● PROBLEM REQUIREMENTS: Restate verbatim the span of lines below between the line with "1136,1174 L 1145,1188" and the line with "1371,1230 L 1429,1296", including those two lines, and only that span.
»»
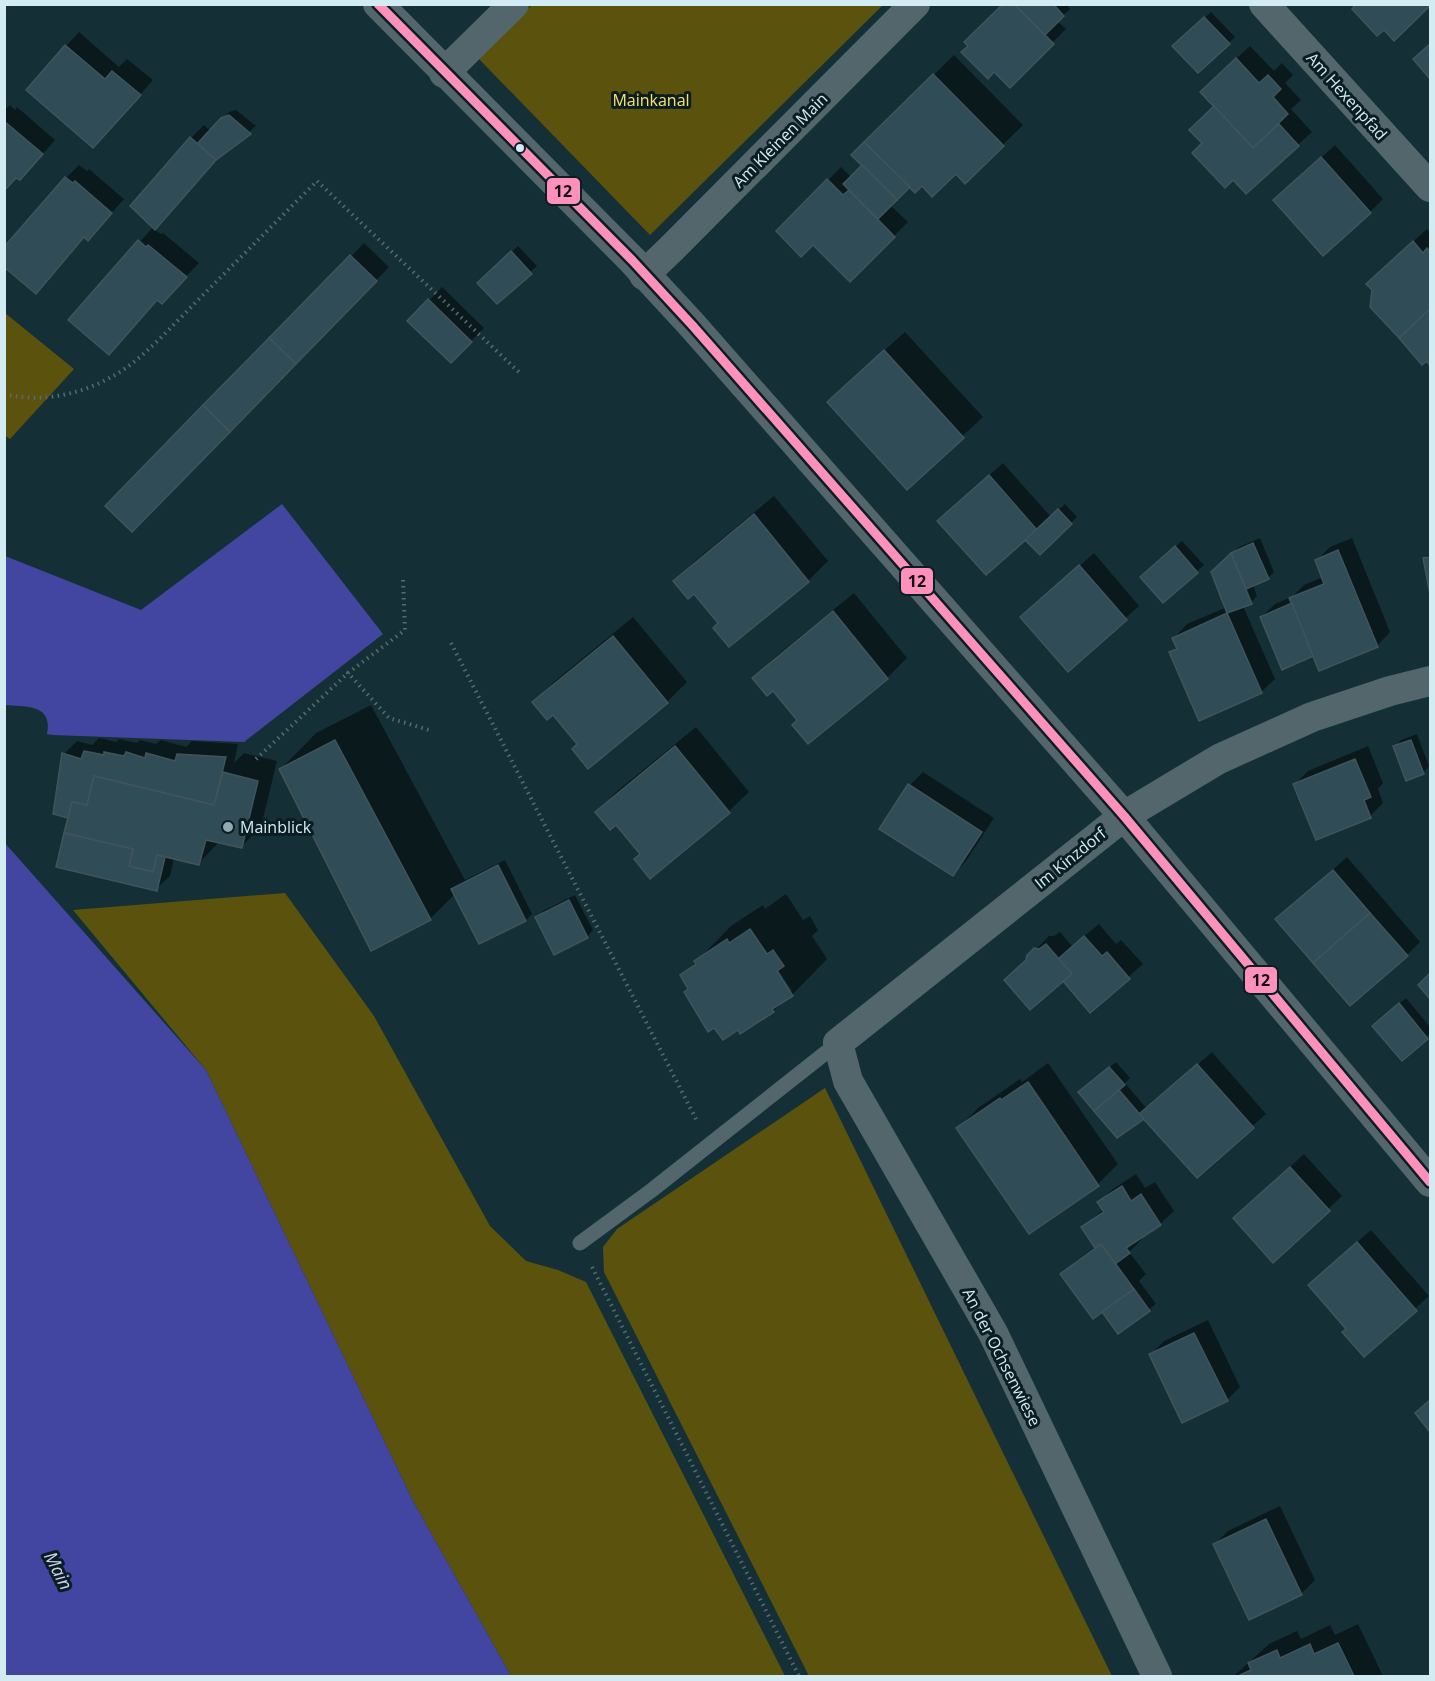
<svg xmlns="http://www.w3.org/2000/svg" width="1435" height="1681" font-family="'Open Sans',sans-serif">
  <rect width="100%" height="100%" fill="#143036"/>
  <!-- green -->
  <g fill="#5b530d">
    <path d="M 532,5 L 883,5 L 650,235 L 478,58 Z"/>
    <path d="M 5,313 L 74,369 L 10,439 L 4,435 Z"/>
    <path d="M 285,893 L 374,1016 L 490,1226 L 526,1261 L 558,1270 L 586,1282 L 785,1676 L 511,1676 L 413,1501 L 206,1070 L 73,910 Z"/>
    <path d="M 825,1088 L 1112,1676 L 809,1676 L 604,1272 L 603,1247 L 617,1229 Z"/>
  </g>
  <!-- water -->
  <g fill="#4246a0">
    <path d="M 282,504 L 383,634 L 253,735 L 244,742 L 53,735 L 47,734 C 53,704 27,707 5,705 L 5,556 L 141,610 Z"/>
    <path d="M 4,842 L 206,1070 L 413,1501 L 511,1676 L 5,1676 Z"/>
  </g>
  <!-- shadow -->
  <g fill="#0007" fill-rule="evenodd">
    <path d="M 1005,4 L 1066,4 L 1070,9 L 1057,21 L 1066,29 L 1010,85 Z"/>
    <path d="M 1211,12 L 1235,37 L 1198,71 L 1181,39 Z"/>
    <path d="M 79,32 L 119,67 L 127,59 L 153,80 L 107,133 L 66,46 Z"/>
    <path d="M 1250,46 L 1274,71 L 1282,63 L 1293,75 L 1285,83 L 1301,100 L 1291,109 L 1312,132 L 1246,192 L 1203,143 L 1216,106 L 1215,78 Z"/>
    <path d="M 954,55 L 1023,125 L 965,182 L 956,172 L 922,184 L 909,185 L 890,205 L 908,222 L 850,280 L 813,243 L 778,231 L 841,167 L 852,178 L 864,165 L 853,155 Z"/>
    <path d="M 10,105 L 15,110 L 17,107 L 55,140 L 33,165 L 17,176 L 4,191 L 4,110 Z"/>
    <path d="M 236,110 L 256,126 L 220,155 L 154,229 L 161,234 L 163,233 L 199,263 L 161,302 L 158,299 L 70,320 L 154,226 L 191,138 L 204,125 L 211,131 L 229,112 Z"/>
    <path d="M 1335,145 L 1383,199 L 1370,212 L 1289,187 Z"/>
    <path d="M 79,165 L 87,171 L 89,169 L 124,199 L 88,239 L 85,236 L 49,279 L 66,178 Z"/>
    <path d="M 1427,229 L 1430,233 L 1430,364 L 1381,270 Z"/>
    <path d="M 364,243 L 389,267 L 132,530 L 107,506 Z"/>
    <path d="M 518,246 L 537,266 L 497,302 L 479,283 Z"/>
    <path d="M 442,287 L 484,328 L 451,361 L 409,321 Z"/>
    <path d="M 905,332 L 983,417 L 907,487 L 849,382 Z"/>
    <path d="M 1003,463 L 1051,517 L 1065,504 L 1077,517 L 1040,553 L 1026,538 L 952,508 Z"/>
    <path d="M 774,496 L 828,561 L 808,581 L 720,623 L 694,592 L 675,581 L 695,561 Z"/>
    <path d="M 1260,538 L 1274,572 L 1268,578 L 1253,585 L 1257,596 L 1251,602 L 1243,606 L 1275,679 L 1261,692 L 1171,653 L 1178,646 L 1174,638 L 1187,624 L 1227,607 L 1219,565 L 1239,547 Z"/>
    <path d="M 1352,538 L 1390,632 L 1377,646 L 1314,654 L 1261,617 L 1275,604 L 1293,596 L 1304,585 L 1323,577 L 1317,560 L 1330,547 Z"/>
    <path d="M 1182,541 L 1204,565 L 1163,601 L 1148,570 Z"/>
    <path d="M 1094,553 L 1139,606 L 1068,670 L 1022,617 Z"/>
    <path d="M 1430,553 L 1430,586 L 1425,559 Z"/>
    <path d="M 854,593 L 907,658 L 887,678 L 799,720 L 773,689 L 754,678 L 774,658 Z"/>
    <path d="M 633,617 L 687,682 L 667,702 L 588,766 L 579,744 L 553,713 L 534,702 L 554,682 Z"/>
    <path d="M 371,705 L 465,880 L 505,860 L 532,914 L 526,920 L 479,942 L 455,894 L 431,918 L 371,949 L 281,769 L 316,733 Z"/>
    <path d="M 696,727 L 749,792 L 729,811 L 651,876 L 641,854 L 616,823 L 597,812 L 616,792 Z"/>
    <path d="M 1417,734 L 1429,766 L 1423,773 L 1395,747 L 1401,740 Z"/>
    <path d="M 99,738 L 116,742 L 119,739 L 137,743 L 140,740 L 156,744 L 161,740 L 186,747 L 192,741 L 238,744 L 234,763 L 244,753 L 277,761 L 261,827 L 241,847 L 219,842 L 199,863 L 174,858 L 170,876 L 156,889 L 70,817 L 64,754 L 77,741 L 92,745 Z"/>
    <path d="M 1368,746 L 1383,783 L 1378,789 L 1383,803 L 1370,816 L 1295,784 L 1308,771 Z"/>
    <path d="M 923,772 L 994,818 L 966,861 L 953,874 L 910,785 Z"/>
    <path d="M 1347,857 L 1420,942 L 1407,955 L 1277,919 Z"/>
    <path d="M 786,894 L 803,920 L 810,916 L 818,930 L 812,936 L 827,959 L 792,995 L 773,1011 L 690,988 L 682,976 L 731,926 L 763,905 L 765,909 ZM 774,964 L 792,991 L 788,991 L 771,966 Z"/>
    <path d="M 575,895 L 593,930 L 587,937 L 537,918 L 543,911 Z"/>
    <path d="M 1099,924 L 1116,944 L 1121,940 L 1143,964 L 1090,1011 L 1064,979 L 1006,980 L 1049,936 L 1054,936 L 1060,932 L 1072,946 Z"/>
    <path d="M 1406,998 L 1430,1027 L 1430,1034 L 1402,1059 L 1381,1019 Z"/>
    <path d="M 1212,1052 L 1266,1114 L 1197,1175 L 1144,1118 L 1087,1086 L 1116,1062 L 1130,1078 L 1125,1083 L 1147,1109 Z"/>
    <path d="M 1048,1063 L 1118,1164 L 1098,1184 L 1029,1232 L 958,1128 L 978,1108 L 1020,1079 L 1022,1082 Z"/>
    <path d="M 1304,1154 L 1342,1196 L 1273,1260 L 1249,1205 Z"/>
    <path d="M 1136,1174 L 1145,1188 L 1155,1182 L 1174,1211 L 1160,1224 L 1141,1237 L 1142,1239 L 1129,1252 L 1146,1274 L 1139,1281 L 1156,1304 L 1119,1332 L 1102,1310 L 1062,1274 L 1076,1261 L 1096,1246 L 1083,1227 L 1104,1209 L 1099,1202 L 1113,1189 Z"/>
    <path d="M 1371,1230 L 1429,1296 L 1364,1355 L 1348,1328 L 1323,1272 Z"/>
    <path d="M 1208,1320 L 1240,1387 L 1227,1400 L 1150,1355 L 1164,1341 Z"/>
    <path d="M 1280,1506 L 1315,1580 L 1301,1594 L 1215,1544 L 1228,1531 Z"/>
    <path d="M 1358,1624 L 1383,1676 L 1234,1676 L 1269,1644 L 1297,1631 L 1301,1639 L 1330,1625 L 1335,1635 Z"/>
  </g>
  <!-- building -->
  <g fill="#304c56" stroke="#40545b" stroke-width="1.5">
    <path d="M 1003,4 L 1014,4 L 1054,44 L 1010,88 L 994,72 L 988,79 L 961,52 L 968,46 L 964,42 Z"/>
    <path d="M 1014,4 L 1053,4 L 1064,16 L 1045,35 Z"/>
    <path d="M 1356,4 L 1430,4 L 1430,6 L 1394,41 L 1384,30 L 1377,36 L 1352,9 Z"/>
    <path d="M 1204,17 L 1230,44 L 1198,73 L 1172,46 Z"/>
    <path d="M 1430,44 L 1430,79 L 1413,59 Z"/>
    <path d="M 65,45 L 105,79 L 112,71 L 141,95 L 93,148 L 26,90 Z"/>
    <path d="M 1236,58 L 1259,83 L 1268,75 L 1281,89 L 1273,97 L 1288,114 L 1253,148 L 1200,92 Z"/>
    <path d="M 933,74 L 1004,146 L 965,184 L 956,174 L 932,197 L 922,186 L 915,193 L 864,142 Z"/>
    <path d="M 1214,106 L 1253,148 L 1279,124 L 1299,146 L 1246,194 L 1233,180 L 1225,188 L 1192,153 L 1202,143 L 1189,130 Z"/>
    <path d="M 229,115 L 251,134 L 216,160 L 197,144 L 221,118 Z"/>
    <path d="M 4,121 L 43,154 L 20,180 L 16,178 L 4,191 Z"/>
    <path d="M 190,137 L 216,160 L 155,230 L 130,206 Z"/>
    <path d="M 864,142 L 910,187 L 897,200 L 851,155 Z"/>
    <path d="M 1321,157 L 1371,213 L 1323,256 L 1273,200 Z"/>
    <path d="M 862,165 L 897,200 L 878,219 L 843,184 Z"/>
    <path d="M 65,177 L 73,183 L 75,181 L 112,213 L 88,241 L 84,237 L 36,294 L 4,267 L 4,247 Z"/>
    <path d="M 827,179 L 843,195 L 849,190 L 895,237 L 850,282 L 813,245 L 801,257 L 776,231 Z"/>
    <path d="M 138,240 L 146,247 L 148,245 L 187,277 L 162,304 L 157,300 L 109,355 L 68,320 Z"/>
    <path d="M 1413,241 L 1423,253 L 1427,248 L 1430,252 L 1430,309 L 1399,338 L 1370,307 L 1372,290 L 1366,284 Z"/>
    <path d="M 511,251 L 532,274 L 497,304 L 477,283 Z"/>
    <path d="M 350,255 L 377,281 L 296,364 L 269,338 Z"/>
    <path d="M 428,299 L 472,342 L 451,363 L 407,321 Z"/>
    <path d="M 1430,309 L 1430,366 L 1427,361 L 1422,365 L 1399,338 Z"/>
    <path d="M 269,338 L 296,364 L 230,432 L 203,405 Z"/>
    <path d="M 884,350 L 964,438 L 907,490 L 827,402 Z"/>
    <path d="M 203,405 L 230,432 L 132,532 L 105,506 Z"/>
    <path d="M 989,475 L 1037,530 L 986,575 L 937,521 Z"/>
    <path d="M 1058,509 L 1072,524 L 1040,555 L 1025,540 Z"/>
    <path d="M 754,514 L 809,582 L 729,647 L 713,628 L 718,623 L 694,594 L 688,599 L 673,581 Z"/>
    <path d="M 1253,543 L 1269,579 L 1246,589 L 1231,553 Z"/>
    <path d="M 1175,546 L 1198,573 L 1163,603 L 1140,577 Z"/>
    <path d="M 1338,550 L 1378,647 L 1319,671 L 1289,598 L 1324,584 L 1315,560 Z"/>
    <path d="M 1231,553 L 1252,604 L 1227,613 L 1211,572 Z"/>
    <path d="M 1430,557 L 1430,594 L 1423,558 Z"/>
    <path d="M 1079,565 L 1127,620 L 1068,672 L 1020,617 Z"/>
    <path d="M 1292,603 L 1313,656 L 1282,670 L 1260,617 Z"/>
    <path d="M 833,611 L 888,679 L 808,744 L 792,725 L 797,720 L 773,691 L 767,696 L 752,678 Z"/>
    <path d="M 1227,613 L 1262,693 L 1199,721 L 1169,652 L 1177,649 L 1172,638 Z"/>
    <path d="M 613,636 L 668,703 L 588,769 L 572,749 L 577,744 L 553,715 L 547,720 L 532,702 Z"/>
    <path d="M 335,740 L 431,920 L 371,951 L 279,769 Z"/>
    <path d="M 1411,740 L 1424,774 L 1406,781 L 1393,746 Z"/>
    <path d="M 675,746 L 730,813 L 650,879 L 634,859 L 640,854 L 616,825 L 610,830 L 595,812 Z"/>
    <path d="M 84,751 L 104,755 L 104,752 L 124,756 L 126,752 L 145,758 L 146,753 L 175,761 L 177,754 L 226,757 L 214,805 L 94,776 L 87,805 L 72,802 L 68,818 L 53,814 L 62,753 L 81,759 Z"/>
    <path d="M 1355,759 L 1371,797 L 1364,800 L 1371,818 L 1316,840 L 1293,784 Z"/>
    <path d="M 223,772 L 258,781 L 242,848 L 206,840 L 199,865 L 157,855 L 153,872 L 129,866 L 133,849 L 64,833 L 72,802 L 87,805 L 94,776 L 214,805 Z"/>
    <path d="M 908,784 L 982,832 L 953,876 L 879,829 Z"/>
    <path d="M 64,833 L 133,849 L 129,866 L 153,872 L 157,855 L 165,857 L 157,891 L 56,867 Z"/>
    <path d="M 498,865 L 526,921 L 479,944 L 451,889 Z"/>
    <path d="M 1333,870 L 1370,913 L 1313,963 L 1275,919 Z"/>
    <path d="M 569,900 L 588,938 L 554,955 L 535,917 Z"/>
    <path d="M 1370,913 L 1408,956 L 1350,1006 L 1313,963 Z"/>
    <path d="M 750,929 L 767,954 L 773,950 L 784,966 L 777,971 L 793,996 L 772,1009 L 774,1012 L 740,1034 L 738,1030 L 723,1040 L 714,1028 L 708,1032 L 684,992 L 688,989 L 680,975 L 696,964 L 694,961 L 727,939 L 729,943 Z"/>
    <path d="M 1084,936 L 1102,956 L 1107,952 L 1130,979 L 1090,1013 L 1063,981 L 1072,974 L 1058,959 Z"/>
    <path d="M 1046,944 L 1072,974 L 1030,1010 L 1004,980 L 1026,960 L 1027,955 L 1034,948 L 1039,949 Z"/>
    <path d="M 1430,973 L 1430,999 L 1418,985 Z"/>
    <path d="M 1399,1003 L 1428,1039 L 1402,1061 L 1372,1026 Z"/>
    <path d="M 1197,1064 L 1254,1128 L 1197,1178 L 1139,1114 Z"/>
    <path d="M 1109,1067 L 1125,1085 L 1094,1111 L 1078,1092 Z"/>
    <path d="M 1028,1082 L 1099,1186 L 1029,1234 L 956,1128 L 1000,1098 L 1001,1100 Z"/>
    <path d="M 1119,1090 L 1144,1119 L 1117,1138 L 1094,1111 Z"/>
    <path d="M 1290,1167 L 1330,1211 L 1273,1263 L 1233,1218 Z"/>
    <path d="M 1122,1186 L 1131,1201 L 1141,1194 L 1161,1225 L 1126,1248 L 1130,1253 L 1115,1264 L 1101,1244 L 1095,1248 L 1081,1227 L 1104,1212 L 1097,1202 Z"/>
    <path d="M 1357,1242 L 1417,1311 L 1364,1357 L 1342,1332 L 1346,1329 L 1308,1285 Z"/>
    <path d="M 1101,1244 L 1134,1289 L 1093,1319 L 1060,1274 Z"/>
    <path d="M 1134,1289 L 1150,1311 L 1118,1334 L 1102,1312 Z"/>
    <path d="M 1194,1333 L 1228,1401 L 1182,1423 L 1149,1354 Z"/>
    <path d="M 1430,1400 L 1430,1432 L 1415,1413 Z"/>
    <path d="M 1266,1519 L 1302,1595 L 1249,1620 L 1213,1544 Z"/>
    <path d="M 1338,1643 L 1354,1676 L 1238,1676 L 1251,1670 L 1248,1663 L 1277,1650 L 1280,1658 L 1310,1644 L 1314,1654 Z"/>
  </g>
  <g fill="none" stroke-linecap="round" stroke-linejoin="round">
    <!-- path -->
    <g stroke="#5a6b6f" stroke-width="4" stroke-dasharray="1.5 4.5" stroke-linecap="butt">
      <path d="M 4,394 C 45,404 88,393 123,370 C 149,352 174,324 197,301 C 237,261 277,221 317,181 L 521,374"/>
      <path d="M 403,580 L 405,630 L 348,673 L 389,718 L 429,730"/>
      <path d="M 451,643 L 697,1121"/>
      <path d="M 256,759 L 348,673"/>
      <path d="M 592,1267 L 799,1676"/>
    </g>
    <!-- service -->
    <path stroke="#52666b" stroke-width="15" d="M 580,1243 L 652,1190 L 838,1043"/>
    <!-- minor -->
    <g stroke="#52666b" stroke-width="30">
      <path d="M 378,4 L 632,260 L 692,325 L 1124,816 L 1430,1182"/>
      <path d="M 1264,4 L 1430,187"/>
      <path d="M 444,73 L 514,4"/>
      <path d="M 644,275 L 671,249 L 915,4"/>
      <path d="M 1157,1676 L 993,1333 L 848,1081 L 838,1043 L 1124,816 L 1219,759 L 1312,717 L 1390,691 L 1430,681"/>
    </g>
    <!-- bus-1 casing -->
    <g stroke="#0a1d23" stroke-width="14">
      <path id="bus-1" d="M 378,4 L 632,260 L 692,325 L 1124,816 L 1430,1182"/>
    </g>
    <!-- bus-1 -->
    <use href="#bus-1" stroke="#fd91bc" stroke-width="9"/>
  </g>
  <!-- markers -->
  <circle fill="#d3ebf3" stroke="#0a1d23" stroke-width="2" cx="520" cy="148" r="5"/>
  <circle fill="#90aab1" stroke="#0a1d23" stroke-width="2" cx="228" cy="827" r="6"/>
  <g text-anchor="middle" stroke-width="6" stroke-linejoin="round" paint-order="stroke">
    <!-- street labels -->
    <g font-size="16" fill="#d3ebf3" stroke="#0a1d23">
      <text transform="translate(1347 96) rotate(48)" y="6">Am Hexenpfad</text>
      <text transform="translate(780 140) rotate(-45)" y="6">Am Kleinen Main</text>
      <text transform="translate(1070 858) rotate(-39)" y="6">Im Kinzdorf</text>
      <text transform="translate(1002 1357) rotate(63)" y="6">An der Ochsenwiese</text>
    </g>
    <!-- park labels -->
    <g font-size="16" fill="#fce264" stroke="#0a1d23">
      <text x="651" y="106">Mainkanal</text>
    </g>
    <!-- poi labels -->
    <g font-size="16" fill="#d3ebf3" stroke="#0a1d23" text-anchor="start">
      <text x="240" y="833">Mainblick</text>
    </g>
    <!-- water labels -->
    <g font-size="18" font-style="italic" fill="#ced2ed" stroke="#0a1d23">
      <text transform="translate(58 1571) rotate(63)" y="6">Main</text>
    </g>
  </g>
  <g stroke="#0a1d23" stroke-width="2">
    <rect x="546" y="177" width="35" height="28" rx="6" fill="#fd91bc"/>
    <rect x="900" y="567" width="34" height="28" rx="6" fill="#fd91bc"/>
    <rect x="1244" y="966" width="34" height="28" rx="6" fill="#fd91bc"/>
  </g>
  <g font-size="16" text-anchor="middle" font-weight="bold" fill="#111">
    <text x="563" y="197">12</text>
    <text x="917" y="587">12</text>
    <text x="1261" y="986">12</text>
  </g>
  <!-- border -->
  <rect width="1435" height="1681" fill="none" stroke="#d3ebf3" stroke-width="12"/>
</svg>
««
● RESPONSE TO THIS TASK:
    <path d="M 1136,1174 L 1145,1188 L 1155,1182 L 1174,1211 L 1160,1224 L 1141,1237 L 1142,1239 L 1129,1252 L 1146,1274 L 1139,1281 L 1156,1304 L 1119,1332 L 1102,1310 L 1062,1274 L 1076,1261 L 1096,1246 L 1083,1227 L 1104,1209 L 1099,1202 L 1113,1189 Z"/>
    <path d="M 1371,1230 L 1429,1296 L 1364,1355 L 1348,1328 L 1323,1272 Z"/>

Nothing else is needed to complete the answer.